PROMPT: Using the material below, print the line that contains "ontheffing verlenen van het eerste lid", the line that contains "Artikel 3.29f", and every line in between, exactly and nothing else.

PROVIDED DATA:

********

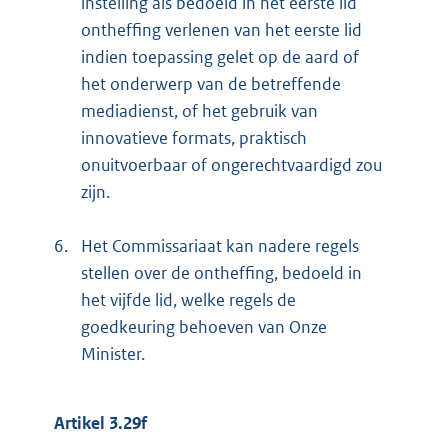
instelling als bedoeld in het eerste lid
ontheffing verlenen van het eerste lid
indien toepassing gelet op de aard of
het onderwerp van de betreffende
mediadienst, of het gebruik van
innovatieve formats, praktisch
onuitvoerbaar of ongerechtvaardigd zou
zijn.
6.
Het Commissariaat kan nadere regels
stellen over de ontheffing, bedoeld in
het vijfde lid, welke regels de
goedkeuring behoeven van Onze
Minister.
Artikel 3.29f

********

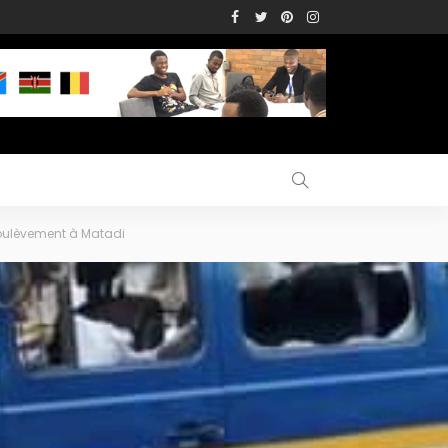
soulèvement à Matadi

********

RESULT:
ontheffing verlenen van het eerste lid
indien toepassing gelet op de aard of
het onderwerp van de betreffende
mediadienst, of het gebruik van
innovatieve formats, praktisch
onuitvoerbaar of ongerechtvaardigd zou
zijn.
6.
Het Commissariaat kan nadere regels
stellen over de ontheffing, bedoeld in
het vijfde lid, welke regels de
goedkeuring behoeven van Onze
Minister.
Artikel 3.29f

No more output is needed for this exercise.